━━━━━ 読む文章 ━━━━━

2022年8月14日日曜日

小岩井農場

小岩井の一本桜と岩手山
これまで何度かチャンスがあったにもかかわらず行けなかった小岩井農場に行くことができました。小岩井農場は、1891年、岩手山の南麓に広がる原野に開かれました。敷地面積3,000haは、皇居の13倍に相当します。明治期に誕生した財閥の多くは、政府と太いパイプを持ち、官営工場、官有地等の払い下げによって事業を拡大しています。ご多分に漏れず、小岩井農場も払い下げられた官有地に立地しています。恐らく、江戸期までは、南部藩が所有する入会地だったのだろうと想像できます。火山灰が堆積した痩せた土地だったようで、土壌改良等に10年以上かかったと言われます。

━━━━━ 記載された項目 ━━━━━

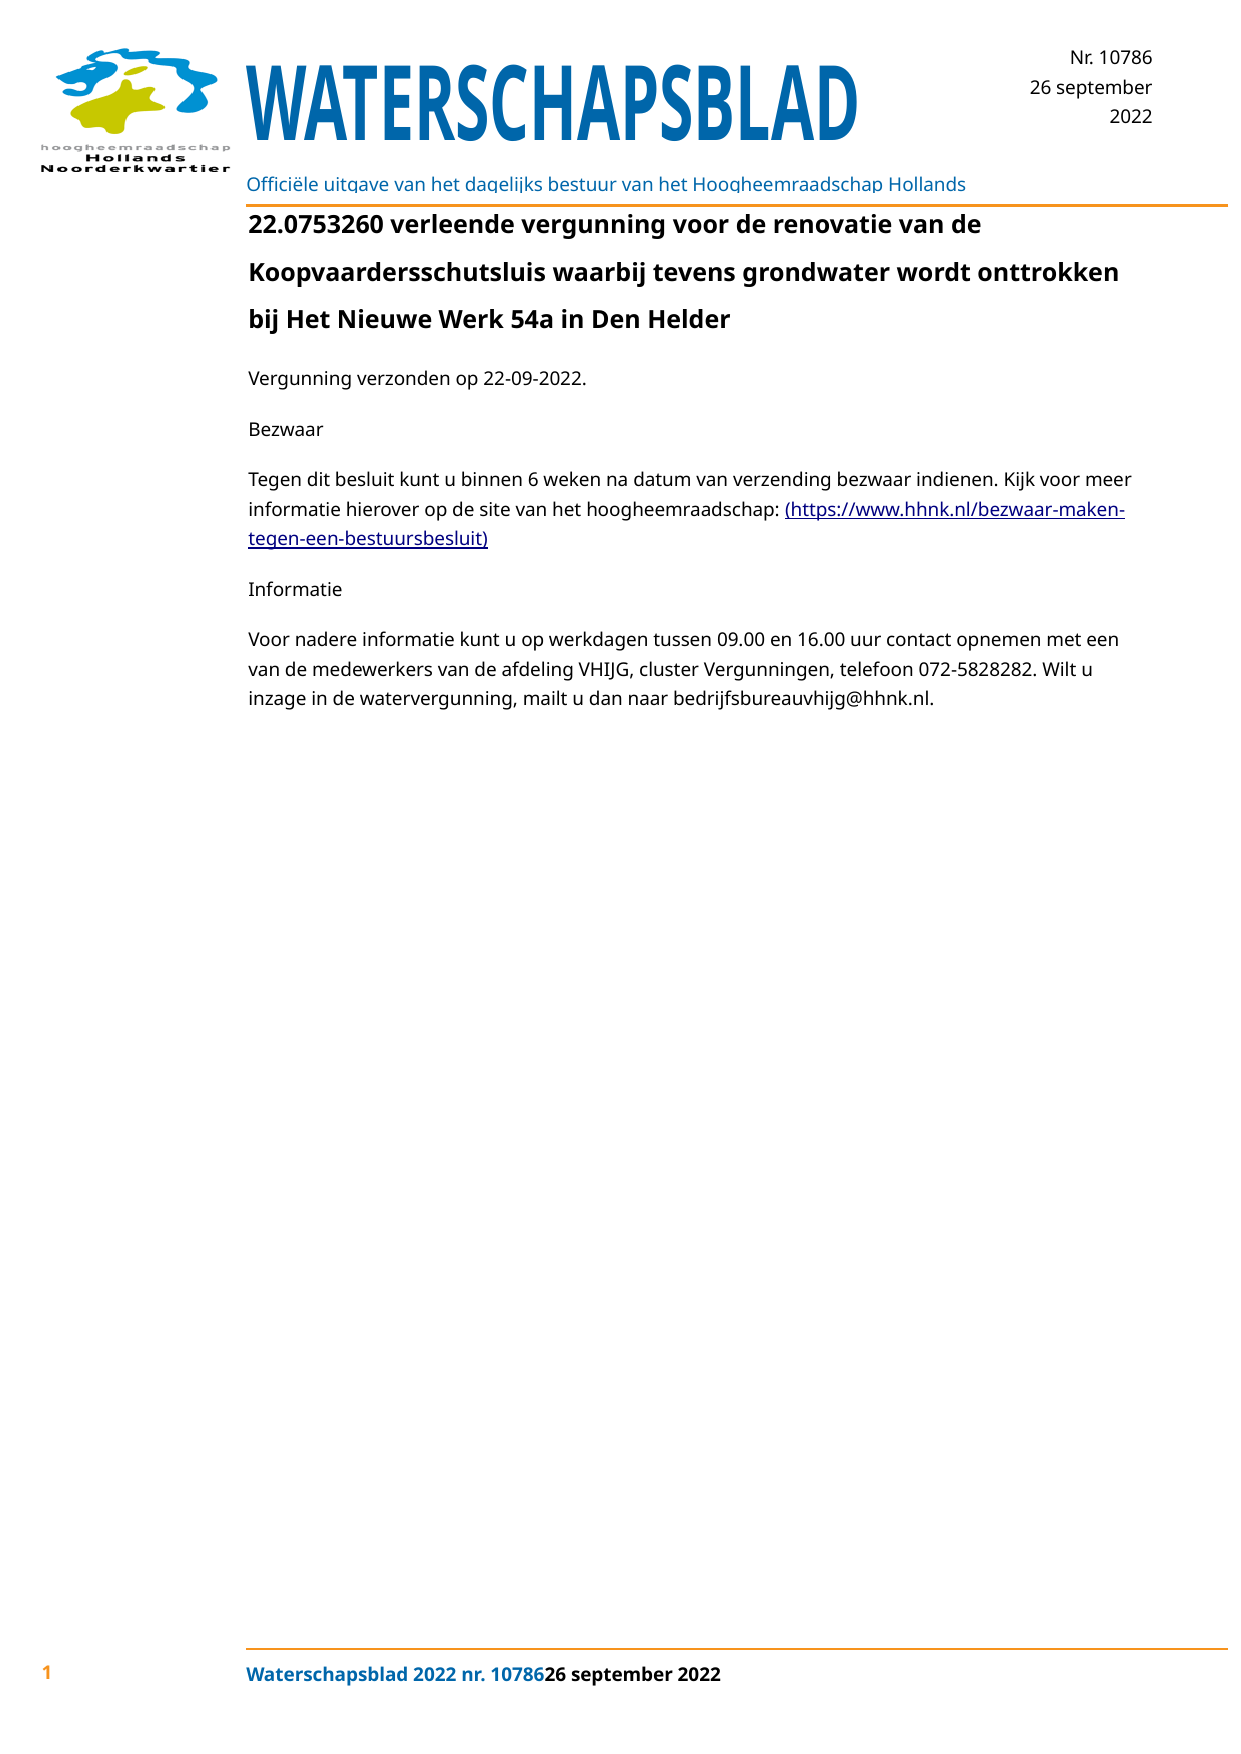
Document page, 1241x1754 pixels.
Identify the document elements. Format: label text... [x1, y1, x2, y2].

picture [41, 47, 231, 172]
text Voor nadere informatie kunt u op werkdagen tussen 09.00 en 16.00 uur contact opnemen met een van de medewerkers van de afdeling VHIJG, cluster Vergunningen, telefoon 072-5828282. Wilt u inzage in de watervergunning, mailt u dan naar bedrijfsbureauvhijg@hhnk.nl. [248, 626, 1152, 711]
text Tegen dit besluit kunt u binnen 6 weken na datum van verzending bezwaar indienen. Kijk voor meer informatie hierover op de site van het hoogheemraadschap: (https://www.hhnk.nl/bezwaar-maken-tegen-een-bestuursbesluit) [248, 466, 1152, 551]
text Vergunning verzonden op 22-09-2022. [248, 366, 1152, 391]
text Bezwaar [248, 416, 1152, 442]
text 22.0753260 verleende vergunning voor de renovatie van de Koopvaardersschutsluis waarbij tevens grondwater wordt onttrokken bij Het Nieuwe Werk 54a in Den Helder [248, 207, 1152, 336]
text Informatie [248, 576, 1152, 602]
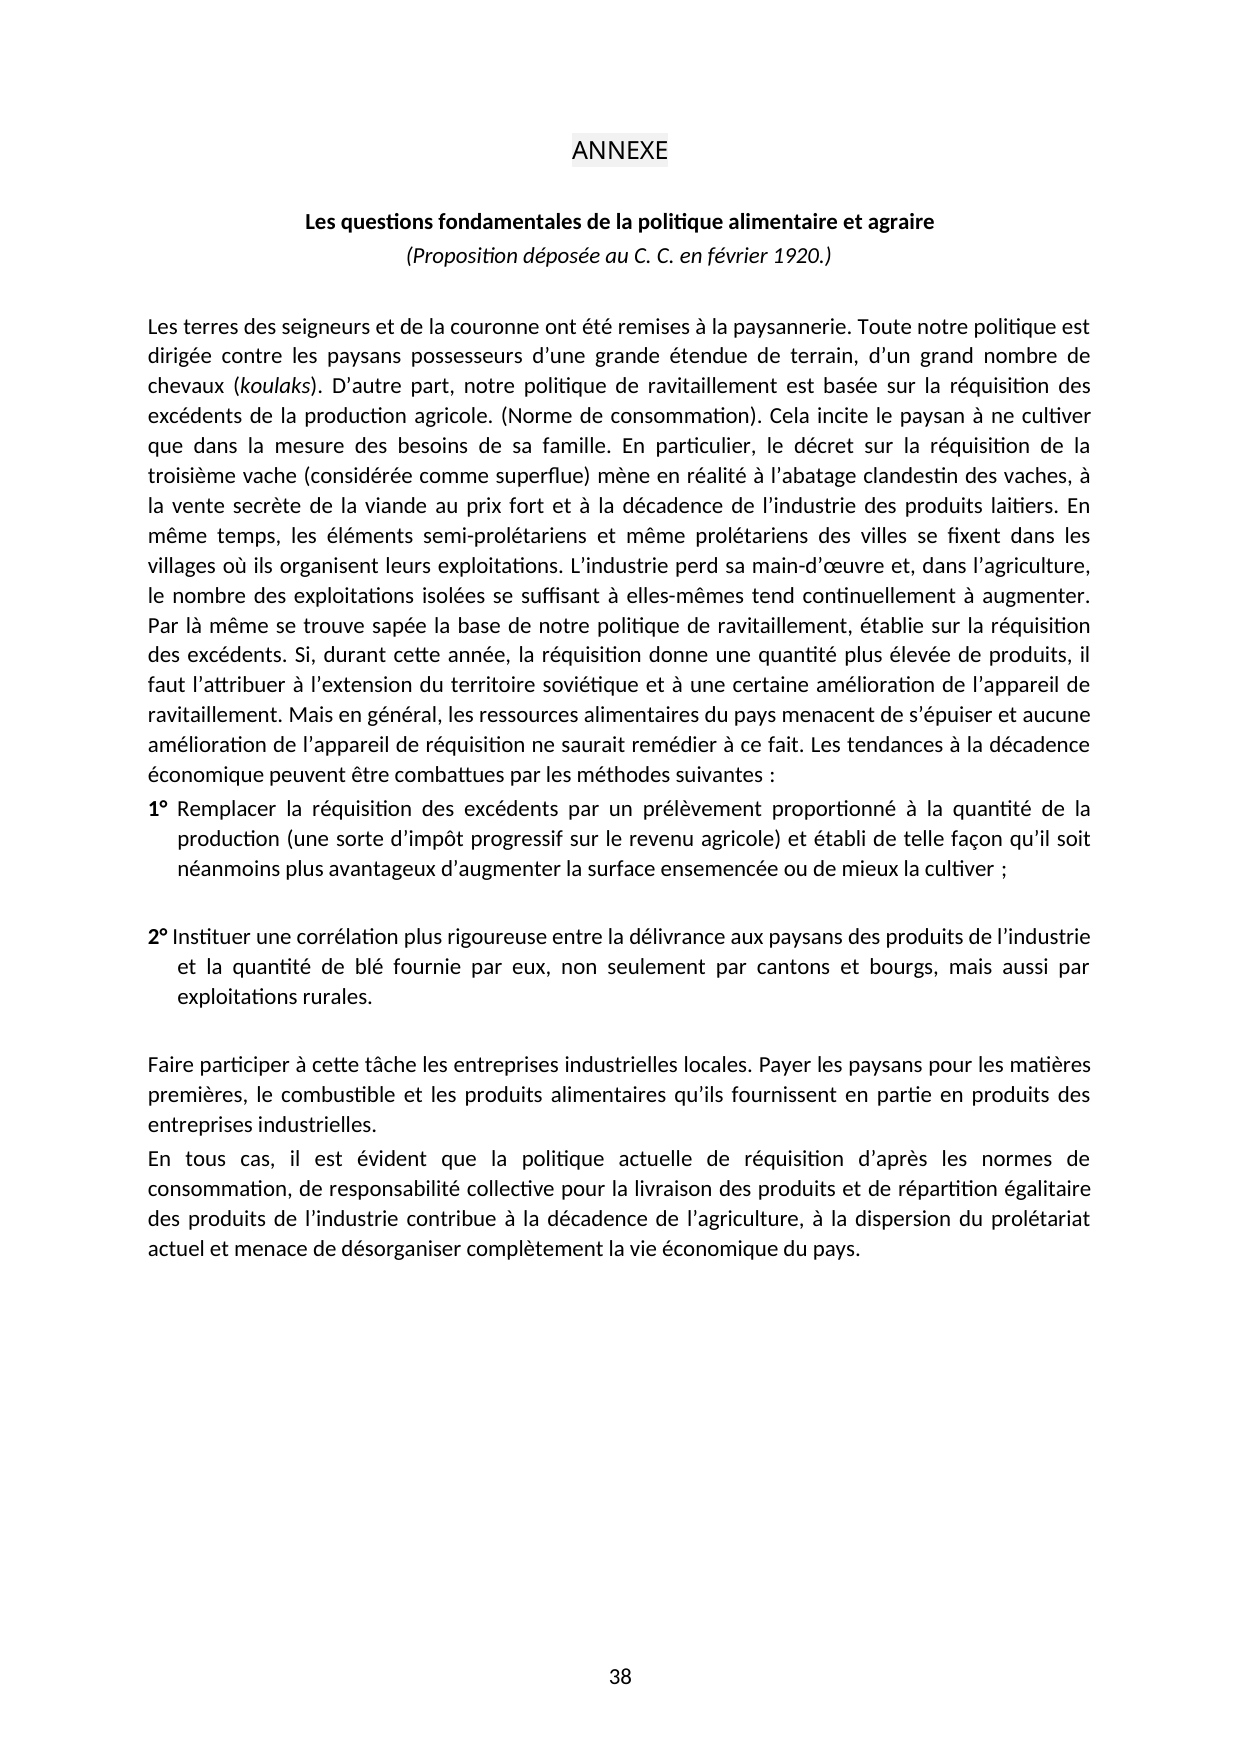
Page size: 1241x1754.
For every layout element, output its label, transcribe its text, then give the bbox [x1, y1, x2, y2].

━━━━━
━━━━━ 記載された項目 ━━━━━

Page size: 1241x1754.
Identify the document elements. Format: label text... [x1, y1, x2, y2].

━━━━━

> **あなたの課題**
- A) 小岩井農場についての文章によると、農場の敷地面積は皇居の何倍に相当するか。
- B) 小岩井農場についての文章から、「2022年8月14日日曜日」から「年以上かかったと言われます。」までのすべてを一字も変えずに写して返すこと。

> **期待される結果**
- A) 皇居の13倍。

- B)
2022年8月14日日曜日

小岩井農場

小岩井の一本桜と岩手山
これまで何度かチャンスがあったにもかかわらず行けなかった小岩井農場に行くことができました。小岩井農場は、1891年、岩手山の南麓に広がる原野に開かれました。敷地面積3,000haは、皇居の13倍に相当します。明治期に誕生した財閥の多くは、政府と太いパイプを持ち、官営工場、官有地等の払い下げによって事業を拡大しています。ご多分に漏れず、小岩井農場も払い下げられた官有地に立地しています。恐らく、江戸期までは、南部藩が所有する入会地だったのだろうと想像できます。火山灰が堆積した痩せた土地だったようで、土壌改良等に10年以上かかったと言われます。